As an exercise, transcribe the data below in full and exactly, omitting pictures.

*** Material supplied Section Begins ***

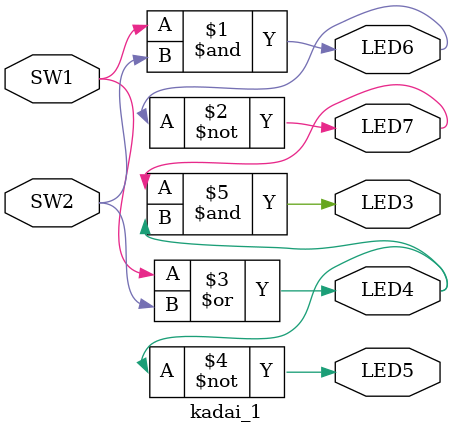
<source format=v>
`timescale 1ns / 1ps
module kadai_1(
    input SW1, SW2,
    output LED3, LED4, LED5, LED6, LED7
    );
	 assign LED6 = SW1 & SW2;
	 assign LED7 = ~LED6;
	 assign LED4 = SW1 | SW2;
	 assign LED5 = ~LED4;
	 assign LED3 = LED7 & LED4;
endmodule

</source>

*** Material supplied Section Ends ***

**Answer to the exercise:**
<source format=v>
`timescale 1ns / 1ps
module kadai_1(
    input SW1, SW2,
    output LED3, LED4, LED5, LED6, LED7
    );
	 assign LED6 = SW1 & SW2;
	 assign LED7 = ~LED6;
	 assign LED4 = SW1 | SW2;
	 assign LED5 = ~LED4;
	 assign LED3 = LED7 & LED4;
endmodule

</source>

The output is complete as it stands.